李氏坐在女人身边,边流泪边说:“小时候,师父罚我,不给饭吃,她就把自己那份省出一半来给我。那时候还说,长大了要一起离开那鬼地方,谁想到……呜呜呜……”
“她喊我李江海的时候,我还惊讶,谁晓得我的艺名啊,不想竟然是她,怎么落得这个地步……”
大妮小心翼翼地对李氏说:“夫人,这个要饭的女人早几天前就在路边了,恐怕她早就认出你了,只是没敢来认你。”
两天后,那个女人才睁开了眼睛,看到李氏的第一眼,脏兮兮的女人竟然露出了微笑,浑浊的眼睛似乎陡然发亮了。
“江海……”她根本已经发不出声音了,张开嘴也只是发出一股恶臭。
李氏却一点也不在乎,握着她的手说:“我知道,我知道,你别说话,不想咱们姐妹会在这里相逢。”
说罢,李氏嚎啕大哭。
女人清醒之后,就总想跟李氏说话。
“我看你像,没想到真的是你,那时候我觉得自己快死了,就喊了你的名字。”女人沙哑着声音说。
“你早几天就瞧见我了,为什么不叫我一声呢?”李氏问。
“我不敢相信是你,我还怕叫了,你不应我。”
女人断断续续说了她这些年的事情。
李氏叫买走之后,她一直在戏班子唱戏,后来班主赌钱欠了债,就把戏班子卖了,她们那些女孩也都被辗转卖了。她被卖到了上海的河北堂子,一开始是在长三书寓里唱小戏,还红过四五年呢,可是很快就不行了,去了二道堂子,一年年的,最后去了花棚子,到上个月,她直接被丢了出来。
“还是……你命好。”
“别说了,别说了。”李氏只顾着哭。
可是女人已经没救了,大夫说她病入膏肓是真的,到后来她就一直昏睡,很少清醒。
她清醒的时候会跟雪兰说话,问雪兰:“你是江海姐的女儿吧,长得跟她小时候真像,都这么俊。”
但有时候她会犯糊涂,直接把雪兰当成了李氏,跟她絮絮叨叨说这些年的遭遇和过往的趣事,有时候会笑的很幸福,有时候又哭的很凄凉。
她之前住在花棚子里,下面长满了杨梅疮,为了不妨碍接客,老鸨就拿火钳子一个个烫,烫掉了就没事人一样去接客。可是这种东西是能烫没的吗?又不知道消炎和卫生,肯定越烫越烂,直到烫也没法烫的时候,就扔到街上去了。

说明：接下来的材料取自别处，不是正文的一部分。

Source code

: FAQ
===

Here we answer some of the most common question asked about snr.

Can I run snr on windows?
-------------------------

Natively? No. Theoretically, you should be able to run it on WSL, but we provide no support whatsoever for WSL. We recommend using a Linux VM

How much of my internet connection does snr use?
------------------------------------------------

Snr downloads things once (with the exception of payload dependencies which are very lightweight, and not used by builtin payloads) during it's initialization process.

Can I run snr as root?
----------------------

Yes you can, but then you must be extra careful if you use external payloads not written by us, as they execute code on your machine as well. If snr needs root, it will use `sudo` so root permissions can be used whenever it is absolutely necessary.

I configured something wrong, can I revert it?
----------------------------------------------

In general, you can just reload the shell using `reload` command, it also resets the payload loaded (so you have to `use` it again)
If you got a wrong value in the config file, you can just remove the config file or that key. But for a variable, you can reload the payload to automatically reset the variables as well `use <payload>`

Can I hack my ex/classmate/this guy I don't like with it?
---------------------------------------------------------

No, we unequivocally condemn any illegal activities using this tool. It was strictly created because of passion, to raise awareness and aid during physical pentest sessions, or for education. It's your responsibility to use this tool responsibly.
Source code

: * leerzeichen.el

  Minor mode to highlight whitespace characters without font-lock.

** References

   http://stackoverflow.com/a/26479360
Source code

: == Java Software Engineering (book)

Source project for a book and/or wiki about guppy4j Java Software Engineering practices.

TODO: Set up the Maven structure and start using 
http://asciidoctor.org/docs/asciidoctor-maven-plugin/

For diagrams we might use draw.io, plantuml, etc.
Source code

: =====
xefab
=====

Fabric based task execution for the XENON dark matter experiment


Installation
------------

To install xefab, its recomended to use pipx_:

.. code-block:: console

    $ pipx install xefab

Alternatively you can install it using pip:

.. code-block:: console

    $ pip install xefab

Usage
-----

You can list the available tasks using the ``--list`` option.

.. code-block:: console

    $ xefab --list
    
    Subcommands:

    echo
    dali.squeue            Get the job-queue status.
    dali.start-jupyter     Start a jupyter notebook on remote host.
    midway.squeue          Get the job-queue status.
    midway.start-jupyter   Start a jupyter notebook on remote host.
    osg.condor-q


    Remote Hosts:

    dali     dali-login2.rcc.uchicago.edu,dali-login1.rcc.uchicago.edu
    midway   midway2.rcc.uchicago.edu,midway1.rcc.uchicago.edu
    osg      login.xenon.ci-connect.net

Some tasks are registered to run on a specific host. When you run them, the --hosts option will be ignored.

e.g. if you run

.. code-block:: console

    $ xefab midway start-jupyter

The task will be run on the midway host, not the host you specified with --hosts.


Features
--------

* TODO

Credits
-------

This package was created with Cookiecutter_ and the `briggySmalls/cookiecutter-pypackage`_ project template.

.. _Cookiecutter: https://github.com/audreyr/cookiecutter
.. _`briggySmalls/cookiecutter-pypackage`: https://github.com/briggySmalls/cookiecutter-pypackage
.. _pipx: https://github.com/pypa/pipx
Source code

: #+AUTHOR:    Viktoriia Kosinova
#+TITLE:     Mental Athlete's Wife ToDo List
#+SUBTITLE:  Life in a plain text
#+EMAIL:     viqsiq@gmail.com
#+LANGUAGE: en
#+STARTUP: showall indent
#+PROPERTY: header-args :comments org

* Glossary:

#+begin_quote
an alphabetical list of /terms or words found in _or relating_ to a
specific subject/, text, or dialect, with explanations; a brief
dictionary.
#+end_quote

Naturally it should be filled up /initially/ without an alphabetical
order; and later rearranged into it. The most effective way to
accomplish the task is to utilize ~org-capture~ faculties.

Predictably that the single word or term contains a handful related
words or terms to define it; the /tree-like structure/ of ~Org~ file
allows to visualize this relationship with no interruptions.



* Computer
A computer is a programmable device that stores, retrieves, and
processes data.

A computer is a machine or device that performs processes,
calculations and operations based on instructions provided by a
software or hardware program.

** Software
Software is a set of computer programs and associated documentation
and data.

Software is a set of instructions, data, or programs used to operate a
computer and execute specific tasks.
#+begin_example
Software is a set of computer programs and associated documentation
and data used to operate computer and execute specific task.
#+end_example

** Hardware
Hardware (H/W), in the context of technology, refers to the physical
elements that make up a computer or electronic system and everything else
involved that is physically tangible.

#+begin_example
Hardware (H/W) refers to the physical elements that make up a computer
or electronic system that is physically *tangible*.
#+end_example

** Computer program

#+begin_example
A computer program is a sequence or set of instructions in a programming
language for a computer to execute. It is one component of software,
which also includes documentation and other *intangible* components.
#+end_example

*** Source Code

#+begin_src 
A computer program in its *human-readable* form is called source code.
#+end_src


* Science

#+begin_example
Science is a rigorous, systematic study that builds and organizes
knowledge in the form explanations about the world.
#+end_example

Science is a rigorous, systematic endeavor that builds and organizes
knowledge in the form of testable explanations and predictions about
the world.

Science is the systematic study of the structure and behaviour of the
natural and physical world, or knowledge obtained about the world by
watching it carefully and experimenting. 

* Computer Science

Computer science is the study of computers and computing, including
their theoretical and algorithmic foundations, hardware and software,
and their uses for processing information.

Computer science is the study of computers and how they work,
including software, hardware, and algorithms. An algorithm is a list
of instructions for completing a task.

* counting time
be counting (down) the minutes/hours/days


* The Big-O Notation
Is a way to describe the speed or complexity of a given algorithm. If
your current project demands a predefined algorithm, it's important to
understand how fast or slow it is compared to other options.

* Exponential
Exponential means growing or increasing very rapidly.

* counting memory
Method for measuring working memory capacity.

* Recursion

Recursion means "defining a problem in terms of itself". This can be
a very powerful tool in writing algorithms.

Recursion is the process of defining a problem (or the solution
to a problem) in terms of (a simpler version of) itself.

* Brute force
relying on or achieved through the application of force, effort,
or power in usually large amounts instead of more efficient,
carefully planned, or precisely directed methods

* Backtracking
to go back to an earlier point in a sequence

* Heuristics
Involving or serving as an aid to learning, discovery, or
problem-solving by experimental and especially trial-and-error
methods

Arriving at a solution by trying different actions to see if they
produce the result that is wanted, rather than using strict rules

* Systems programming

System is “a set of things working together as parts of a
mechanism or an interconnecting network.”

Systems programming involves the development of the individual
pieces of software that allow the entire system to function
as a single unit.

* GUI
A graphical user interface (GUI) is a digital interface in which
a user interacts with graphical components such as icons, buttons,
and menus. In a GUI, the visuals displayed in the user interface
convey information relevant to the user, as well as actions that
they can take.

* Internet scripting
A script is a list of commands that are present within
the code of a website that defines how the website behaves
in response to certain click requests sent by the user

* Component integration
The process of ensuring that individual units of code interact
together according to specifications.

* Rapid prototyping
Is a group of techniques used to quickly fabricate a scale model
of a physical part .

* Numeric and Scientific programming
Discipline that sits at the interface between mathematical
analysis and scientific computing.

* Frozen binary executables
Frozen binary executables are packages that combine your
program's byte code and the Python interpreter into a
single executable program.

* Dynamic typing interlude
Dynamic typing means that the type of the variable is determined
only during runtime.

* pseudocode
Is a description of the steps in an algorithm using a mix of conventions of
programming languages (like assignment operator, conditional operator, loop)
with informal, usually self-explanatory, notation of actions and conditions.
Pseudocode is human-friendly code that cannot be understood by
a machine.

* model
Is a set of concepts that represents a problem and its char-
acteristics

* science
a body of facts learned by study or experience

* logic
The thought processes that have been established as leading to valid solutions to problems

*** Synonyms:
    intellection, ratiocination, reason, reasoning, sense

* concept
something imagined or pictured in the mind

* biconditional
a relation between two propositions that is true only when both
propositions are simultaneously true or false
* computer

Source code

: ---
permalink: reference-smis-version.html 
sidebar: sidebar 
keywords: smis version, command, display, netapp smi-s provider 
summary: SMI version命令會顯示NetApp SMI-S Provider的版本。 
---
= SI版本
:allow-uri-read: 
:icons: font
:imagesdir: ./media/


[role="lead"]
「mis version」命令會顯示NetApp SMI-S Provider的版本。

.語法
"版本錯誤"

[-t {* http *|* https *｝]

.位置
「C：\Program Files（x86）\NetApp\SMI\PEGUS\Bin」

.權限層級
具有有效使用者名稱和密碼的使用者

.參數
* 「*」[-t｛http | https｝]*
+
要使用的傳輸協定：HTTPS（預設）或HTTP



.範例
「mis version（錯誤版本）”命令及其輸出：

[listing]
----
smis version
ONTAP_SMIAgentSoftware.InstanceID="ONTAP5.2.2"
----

久病加上性病后期,身上到处都在溃烂,根本就是在拖延时间了。
两个月后,女人在医院的病床上撒手人寰了。
她死之前还清醒过一会儿,精神很好,仿佛是回光返照,轻轻唱了一小段梆子戏,咿咿呀呀的,李氏一边哭一边跟她对戏。
这件事之后,李氏消沉了很久,她给女人买了棺材,葬在了沪市的青山上。
“她从小就说,以后要回陕西,回自己的家,没想到末了也没能回去。”李氏说,“那些拐骗妇女孩子的人真是该死。”
沉吟良久,她又说:“当初我要是没哄着老爷把我买走,只怕也是这个下场。”
雪兰也很消沉,因为她受到了惊吓,不管是上辈子还是这辈子,她从没见过这么可怕的人,这么可怜的人。
有时候一闭上眼睛,她还会想起那个女人腐烂的身体,恶臭的气味,恐怖的伤痕。
似乎是头一次,雪兰见识到了这个世界的可怕。